Tough, adhesive, self-healing, fully physical crosslinked κ-CG-K+/pHEAA double-network ionic conductive hydrogels for wearable sensors

Abstract

The development of multiple-functional conductive hydrogels with combined merits of high mechanical strength, fast self-healing, strong surface adhesion, and strain sensibility has proved to be a highly demanded, but extremely challenging task for different applications. Herein, we designed, synthesized, and characterized fully physically crosslinked double-network (DN) hydrogels of κ-carrageenan/poly(N-hydroxyethyl acrylamide) (κ-CG-K+/pHEAA DN gels) using a facile heating-cooling-photopolymerization process. The resultant κ-CG-K+/pHEAA gels exhibited highly mechanical (tensile strength of 2.02 MPa, tensile strain of 1550%, and elastic modulus of 0.91 MPa) and self-healing properties owing to the interpenetrating DN structures and reversible hybrid ionic-hydrogen bond cross-linking networks.

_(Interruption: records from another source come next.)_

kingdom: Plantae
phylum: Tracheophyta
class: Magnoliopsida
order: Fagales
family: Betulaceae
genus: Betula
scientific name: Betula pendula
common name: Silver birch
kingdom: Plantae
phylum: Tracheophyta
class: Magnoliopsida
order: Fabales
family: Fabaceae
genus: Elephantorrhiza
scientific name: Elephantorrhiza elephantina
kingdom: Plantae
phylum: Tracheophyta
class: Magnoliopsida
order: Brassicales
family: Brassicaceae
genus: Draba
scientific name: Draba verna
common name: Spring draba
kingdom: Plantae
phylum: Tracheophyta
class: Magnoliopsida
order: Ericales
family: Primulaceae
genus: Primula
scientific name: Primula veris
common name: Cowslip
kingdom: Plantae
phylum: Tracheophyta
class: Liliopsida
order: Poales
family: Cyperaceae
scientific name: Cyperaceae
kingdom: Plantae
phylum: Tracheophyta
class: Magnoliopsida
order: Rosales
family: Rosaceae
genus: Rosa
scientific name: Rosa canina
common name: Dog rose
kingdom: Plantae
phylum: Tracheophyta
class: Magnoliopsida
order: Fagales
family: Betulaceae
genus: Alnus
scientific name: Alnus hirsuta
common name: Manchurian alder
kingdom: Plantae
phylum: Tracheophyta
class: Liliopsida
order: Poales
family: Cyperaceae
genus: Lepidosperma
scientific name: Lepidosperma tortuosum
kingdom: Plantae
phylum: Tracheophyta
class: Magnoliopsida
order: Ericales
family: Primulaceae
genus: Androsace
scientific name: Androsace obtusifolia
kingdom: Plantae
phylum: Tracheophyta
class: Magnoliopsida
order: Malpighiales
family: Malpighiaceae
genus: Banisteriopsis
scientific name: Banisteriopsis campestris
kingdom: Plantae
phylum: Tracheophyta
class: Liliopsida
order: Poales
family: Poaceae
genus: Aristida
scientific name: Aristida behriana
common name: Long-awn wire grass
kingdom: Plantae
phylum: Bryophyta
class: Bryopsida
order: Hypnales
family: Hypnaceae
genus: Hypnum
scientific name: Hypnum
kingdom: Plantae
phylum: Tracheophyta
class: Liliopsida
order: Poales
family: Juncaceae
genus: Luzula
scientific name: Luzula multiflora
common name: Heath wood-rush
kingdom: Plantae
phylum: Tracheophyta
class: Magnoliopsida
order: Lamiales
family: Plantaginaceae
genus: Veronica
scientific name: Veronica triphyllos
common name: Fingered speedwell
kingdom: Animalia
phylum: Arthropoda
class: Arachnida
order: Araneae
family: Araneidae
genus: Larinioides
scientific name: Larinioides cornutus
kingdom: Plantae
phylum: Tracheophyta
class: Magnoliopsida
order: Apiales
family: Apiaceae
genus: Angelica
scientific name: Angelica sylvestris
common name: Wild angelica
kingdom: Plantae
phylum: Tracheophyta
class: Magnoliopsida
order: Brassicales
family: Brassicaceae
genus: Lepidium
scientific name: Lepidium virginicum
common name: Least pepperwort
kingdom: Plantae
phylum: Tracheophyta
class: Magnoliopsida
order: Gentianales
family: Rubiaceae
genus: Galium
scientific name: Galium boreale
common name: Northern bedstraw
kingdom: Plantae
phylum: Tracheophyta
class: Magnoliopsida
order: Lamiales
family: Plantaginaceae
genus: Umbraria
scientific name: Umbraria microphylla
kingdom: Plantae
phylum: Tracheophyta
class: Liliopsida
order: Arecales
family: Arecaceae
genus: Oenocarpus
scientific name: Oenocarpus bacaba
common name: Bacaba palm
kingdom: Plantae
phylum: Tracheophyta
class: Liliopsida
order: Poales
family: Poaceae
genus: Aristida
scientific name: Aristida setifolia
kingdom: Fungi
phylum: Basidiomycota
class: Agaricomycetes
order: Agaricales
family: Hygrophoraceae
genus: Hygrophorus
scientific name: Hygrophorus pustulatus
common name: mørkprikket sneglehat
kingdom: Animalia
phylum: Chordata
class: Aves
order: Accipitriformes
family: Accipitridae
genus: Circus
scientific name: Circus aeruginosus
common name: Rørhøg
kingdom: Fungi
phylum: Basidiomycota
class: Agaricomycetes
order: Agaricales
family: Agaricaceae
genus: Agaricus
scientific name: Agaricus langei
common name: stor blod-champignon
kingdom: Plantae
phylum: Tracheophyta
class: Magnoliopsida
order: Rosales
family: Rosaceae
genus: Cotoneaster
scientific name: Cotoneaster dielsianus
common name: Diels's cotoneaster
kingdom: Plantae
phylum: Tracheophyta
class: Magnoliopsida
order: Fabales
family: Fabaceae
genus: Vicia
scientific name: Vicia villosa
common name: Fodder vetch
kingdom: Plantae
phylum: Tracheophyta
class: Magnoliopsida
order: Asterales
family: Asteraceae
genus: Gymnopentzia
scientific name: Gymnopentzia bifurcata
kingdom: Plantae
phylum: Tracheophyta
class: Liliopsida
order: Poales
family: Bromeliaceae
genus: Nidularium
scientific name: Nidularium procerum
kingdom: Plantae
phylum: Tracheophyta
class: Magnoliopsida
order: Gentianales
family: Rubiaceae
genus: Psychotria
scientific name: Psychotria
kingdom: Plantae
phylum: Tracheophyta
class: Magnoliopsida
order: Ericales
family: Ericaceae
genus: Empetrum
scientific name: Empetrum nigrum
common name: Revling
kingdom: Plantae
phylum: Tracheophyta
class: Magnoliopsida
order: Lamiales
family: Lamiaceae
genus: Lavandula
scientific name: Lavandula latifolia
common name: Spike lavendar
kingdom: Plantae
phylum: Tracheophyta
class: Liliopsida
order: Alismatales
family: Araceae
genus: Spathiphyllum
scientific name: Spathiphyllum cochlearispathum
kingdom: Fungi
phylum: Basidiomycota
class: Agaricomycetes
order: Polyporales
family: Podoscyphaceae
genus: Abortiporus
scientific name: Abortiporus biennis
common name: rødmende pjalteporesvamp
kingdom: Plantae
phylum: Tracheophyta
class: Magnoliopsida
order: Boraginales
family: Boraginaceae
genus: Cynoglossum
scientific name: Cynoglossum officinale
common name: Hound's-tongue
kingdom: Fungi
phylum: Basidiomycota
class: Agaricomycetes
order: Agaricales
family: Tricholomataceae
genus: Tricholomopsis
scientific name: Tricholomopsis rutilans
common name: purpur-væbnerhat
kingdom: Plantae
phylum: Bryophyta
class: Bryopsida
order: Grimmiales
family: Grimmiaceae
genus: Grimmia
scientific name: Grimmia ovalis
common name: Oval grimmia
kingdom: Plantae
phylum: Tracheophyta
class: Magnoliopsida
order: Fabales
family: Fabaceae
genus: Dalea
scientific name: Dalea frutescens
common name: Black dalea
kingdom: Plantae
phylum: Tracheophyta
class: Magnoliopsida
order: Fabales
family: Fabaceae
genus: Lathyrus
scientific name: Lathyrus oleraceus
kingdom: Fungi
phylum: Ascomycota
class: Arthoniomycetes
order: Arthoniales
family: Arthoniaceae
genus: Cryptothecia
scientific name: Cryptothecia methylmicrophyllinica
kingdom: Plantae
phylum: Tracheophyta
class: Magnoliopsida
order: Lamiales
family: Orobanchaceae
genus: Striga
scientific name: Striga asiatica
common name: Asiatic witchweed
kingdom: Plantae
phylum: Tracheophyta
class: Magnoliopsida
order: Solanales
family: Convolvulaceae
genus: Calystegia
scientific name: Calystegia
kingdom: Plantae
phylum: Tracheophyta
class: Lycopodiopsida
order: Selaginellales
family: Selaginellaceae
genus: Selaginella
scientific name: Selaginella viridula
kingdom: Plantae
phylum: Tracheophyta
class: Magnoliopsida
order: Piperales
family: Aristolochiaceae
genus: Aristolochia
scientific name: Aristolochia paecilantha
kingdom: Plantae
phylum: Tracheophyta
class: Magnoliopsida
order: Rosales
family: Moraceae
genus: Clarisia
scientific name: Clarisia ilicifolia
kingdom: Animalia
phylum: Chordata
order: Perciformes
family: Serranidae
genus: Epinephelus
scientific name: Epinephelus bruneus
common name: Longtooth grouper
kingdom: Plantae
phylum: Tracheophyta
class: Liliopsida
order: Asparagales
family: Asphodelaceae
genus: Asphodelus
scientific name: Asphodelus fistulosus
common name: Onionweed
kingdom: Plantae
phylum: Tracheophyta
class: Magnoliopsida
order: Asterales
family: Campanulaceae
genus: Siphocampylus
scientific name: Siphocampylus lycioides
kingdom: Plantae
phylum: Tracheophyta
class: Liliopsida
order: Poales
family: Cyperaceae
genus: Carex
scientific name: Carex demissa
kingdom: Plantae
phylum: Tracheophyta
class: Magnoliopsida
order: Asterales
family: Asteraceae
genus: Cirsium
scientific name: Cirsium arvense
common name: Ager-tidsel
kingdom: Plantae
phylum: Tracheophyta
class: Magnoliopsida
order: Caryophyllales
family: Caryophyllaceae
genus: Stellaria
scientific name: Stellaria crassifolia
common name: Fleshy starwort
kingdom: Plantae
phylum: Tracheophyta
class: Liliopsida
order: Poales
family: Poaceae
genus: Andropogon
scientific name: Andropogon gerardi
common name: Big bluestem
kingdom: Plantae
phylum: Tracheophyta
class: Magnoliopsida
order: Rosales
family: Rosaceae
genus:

In parallel to high mechanical properties in bulk, κ-CG-K+/pHEAA gels also demonstrated their high surface adhesion of ∼773 J/m2 on different untreated hard substrates (i.e., titanium, aluminum, ceramic, and glass), which stemmed from the rich-functional groups (hydroxyl and amide) in pHEAA polymer chains. Moreover, the DN gels also presented conductivity, strain sensitivity with gauge factor (GF) = 2.48, and sensing stability due to the presence of K+ and stretching-dependent resistance variations. Such a unique combination of high mechanical, adhesive, and conductive properties in κ-CG-K+/pHEAA gels allows us to further fabricate them into gel-based strain sensors with high and rapid sensitivity for detecting subtle strain-induced human motions. The design concept and hydrogel system from this work provide a new angle for broad human-machine interface applications.